◆ **TASK**: Line by line, output the entries below exactly as they appear.

◆ **Page-level text extractions**:
- Opening Delimiter -
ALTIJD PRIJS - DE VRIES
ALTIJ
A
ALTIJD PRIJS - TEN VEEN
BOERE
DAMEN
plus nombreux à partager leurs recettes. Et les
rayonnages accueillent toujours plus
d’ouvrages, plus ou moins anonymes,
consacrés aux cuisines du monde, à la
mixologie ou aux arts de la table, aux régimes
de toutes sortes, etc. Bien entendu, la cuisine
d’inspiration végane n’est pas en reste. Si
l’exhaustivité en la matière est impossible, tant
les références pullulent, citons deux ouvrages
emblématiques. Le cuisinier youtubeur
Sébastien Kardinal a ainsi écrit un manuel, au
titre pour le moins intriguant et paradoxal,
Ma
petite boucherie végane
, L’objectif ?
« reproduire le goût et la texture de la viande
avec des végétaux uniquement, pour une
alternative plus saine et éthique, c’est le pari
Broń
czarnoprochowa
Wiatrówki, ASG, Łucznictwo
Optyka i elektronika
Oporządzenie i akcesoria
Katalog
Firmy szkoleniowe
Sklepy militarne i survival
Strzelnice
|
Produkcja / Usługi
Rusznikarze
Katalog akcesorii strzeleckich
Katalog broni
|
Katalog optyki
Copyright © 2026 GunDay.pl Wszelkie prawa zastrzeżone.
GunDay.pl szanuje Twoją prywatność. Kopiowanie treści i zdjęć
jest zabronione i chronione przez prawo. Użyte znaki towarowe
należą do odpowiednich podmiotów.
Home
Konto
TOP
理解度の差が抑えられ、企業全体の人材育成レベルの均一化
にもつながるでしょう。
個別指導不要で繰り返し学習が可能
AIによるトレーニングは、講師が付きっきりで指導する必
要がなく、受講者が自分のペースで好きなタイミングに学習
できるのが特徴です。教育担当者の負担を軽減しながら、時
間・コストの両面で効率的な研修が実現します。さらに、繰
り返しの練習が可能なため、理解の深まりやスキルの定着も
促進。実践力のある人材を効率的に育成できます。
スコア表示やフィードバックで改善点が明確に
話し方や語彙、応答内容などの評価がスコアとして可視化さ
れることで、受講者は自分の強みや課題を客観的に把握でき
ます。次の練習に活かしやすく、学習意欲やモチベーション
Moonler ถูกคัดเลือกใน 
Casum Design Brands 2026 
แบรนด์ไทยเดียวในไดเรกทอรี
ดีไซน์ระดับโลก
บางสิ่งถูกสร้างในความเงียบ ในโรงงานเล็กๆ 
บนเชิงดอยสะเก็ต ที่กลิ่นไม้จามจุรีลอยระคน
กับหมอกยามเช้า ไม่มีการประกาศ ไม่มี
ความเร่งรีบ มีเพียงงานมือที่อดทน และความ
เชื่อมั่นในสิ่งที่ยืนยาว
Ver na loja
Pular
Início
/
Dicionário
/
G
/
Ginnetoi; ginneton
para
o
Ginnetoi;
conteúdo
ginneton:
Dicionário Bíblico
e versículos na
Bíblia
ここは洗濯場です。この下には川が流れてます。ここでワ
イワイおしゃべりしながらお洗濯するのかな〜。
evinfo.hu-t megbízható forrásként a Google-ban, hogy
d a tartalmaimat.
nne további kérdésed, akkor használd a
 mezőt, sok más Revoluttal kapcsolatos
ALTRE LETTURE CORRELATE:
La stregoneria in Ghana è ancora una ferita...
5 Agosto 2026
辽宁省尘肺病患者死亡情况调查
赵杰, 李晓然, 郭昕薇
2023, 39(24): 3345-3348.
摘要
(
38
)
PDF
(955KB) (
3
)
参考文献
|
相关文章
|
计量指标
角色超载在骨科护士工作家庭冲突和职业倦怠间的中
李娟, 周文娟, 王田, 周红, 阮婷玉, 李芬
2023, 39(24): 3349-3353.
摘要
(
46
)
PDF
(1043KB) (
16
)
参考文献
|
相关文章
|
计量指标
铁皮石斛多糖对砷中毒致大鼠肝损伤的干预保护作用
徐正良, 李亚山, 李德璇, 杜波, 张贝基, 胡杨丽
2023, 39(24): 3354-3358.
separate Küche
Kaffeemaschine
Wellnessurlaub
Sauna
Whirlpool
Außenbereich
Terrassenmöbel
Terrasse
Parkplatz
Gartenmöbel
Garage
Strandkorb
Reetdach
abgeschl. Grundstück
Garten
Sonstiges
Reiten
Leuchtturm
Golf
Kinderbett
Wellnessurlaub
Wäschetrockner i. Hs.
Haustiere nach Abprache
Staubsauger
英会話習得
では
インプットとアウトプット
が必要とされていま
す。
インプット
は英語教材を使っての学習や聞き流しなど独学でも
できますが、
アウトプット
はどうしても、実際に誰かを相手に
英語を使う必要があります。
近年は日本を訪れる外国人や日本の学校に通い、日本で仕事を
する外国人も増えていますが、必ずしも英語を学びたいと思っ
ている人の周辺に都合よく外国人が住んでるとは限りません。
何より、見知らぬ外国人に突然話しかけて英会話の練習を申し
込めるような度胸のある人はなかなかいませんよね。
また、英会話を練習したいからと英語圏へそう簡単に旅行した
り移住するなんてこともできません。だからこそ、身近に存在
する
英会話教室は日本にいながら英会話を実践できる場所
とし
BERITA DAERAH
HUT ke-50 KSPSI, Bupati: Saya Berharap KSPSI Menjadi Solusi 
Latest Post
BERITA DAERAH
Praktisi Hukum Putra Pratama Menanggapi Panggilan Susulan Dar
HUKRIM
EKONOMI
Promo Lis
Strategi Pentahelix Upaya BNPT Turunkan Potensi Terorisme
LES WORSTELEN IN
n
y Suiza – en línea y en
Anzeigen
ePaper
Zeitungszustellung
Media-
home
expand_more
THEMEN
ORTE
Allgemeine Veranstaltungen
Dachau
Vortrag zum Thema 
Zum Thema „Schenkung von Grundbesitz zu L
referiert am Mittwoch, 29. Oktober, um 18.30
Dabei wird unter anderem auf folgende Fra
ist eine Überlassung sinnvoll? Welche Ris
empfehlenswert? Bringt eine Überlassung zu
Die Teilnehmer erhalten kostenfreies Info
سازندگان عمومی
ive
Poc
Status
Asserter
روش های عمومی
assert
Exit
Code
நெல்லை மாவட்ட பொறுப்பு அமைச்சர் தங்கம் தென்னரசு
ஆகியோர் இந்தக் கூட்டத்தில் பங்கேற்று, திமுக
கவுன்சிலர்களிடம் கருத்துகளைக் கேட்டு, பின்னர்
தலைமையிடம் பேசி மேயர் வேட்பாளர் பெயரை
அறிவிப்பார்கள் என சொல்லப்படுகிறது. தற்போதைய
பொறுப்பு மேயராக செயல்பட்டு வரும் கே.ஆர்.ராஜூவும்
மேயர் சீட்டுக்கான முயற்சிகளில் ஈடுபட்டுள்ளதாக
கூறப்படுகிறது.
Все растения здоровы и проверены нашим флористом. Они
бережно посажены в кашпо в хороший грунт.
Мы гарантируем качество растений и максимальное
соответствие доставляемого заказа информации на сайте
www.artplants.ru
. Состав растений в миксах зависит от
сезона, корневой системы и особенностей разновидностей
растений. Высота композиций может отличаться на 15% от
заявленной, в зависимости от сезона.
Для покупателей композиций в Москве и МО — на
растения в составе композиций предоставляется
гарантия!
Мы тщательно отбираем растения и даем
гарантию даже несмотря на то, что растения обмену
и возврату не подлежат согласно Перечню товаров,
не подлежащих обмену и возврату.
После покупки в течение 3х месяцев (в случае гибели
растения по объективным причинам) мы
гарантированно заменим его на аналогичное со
- Closing Delimiter -
◆ **EXPECTED ANSWER**:
ALTIJD PRIJS - DE VRIES
ALTIJ
A
ALTIJD PRIJS - TEN VEEN
BOERE
DAMEN
plus nombreux à partager leurs recettes. Et les
rayonnages accueillent toujours plus
d’ouvrages, plus ou moins anonymes,
consacrés aux cuisines du monde, à la
mixologie ou aux arts de la table, aux régimes
de toutes sortes, etc. Bien entendu, la cuisine
d’inspiration végane n’est pas en reste. Si
l’exhaustivité en la matière est impossible, tant
les références pullulent, citons deux ouvrages
emblématiques. Le cuisinier youtubeur
Sébastien Kardinal a ainsi écrit un manuel, au
titre pour le moins intriguant et paradoxal,
Ma
petite boucherie végane
, L’objectif ?
« reproduire le goût et la texture de la viande
avec des végétaux uniquement, pour une
alternative plus saine et éthique, c’est le pari
Broń
czarnoprochowa
Wiatrówki, ASG, Łucznictwo
Optyka i elektronika
Oporządzenie i akcesoria
Katalog
Firmy szkoleniowe
Sklepy militarne i survival
Strzelnice
|
Produkcja / Usługi
Rusznikarze
Katalog akcesorii strzeleckich
Katalog broni
|
Katalog optyki
Copyright © 2026 GunDay.pl Wszelkie prawa zastrzeżone.
GunDay.pl szanuje Twoją prywatność. Kopiowanie treści i zdjęć
jest zabronione i chronione przez prawo. Użyte znaki towarowe
należą do odpowiednich podmiotów.
Home
Konto
TOP
理解度の差が抑えられ、企業全体の人材育成レベルの均一化
にもつながるでしょう。
個別指導不要で繰り返し学習が可能
AIによるトレーニングは、講師が付きっきりで指導する必
要がなく、受講者が自分のペースで好きなタイミングに学習
できるのが特徴です。教育担当者の負担を軽減しながら、時
間・コストの両面で効率的な研修が実現します。さらに、繰
り返しの練習が可能なため、理解の深まりやスキルの定着も
促進。実践力のある人材を効率的に育成できます。
スコア表示やフィードバックで改善点が明確に
話し方や語彙、応答内容などの評価がスコアとして可視化さ
れることで、受講者は自分の強みや課題を客観的に把握でき
ます。次の練習に活かしやすく、学習意欲やモチベーション
Moonler ถูกคัดเลือกใน 
Casum Design Brands 2026 
แบรนด์ไทยเดียวในไดเรกทอรี
ดีไซน์ระดับโลก
บางสิ่งถูกสร้างในความเงียบ ในโรงงานเล็กๆ 
บนเชิงดอยสะเก็ต ที่กลิ่นไม้จามจุรีลอยระคน
กับหมอกยามเช้า ไม่มีการประกาศ ไม่มี
ความเร่งรีบ มีเพียงงานมือที่อดทน และความ
เชื่อมั่นในสิ่งที่ยืนยาว
Ver na loja
Pular
Início
/
Dicionário
/
G
/
Ginnetoi; ginneton
para
o
Ginnetoi;
conteúdo
ginneton:
Dicionário Bíblico
e versículos na
Bíblia
ここは洗濯場です。この下には川が流れてます。ここでワ
イワイおしゃべりしながらお洗濯するのかな〜。
evinfo.hu-t megbízható forrásként a Google-ban, hogy
d a tartalmaimat.
nne további kérdésed, akkor használd a
 mezőt, sok más Revoluttal kapcsolatos
ALTRE LETTURE CORRELATE:
La stregoneria in Ghana è ancora una ferita...
5 Agosto 2026
辽宁省尘肺病患者死亡情况调查
赵杰, 李晓然, 郭昕薇
2023, 39(24): 3345-3348.
摘要
(
38
)
PDF
(955KB) (
3
)
参考文献
|
相关文章
|
计量指标
角色超载在骨科护士工作家庭冲突和职业倦怠间的中
李娟, 周文娟, 王田, 周红, 阮婷玉, 李芬
2023, 39(24): 3349-3353.
摘要
(
46
)
PDF
(1043KB) (
16
)
参考文献
|
相关文章
|
计量指标
铁皮石斛多糖对砷中毒致大鼠肝损伤的干预保护作用
徐正良, 李亚山, 李德璇, 杜波, 张贝基, 胡杨丽
2023, 39(24): 3354-3358.
separate Küche
Kaffeemaschine
Wellnessurlaub
Sauna
Whirlpool
Außenbereich
Terrassenmöbel
Terrasse
Parkplatz
Gartenmöbel
Garage
Strandkorb
Reetdach
abgeschl. Grundstück
Garten
Sonstiges
Reiten
Leuchtturm
Golf
Kinderbett
Wellnessurlaub
Wäschetrockner i. Hs.
Haustiere nach Abprache
Staubsauger
英会話習得
では
インプットとアウトプット
が必要とされていま
す。
インプット
は英語教材を使っての学習や聞き流しなど独学でも
できますが、
アウトプット
はどうしても、実際に誰かを相手に
英語を使う必要があります。
近年は日本を訪れる外国人や日本の学校に通い、日本で仕事を
する外国人も増えていますが、必ずしも英語を学びたいと思っ
ている人の周辺に都合よく外国人が住んでるとは限りません。
何より、見知らぬ外国人に突然話しかけて英会話の練習を申し
込めるような度胸のある人はなかなかいませんよね。
また、英会話を練習したいからと英語圏へそう簡単に旅行した
り移住するなんてこともできません。だからこそ、身近に存在
する
英会話教室は日本にいながら英会話を実践できる場所
とし
BERITA DAERAH
HUT ke-50 KSPSI, Bupati: Saya Berharap KSPSI Menjadi Solusi 
Latest Post
BERITA DAERAH
Praktisi Hukum Putra Pratama Menanggapi Panggilan Susulan Dar
HUKRIM
EKONOMI
Promo Lis
Strategi Pentahelix Upaya BNPT Turunkan Potensi Terorisme
LES WORSTELEN IN
n
y Suiza – en línea y en
Anzeigen
ePaper
Zeitungszustellung
Media-
home
expand_more
THEMEN
ORTE
Allgemeine Veranstaltungen
Dachau
Vortrag zum Thema 
Zum Thema „Schenkung von Grundbesitz zu L
referiert am Mittwoch, 29. Oktober, um 18.30
Dabei wird unter anderem auf folgende Fra
ist eine Überlassung sinnvoll? Welche Ris
empfehlenswert? Bringt eine Überlassung zu
Die Teilnehmer erhalten kostenfreies Info
سازندگان عمومی
ive
Poc
Status
Asserter
روش های عمومی
assert
Exit
Code
நெல்லை மாவட்ட பொறுப்பு அமைச்சர் தங்கம் தென்னரசு
ஆகியோர் இந்தக் கூட்டத்தில் பங்கேற்று, திமுக
கவுன்சிலர்களிடம் கருத்துகளைக் கேட்டு, பின்னர்
தலைமையிடம் பேசி மேயர் வேட்பாளர் பெயரை
அறிவிப்பார்கள் என சொல்லப்படுகிறது. தற்போதைய
பொறுப்பு மேயராக செயல்பட்டு வரும் கே.ஆர்.ராஜூவும்
மேயர் சீட்டுக்கான முயற்சிகளில் ஈடுபட்டுள்ளதாக
கூறப்படுகிறது.
Все растения здоровы и проверены нашим флористом. Они
бережно посажены в кашпо в хороший грунт.
Мы гарантируем качество растений и максимальное
соответствие доставляемого заказа информации на сайте
www.artplants.ru
. Состав растений в миксах зависит от
сезона, корневой системы и особенностей разновидностей
растений. Высота композиций может отличаться на 15% от
заявленной, в зависимости от сезона.
Для покупателей композиций в Москве и МО — на
растения в составе композиций предоставляется
гарантия!
Мы тщательно отбираем растения и даем
гарантию даже несмотря на то, что растения обмену
и возврату не подлежат согласно Перечню товаров,
не подлежащих обмену и возврату.
После покупки в течение 3х месяцев (в случае гибели
растения по объективным причинам) мы
гарантированно заменим его на аналогичное со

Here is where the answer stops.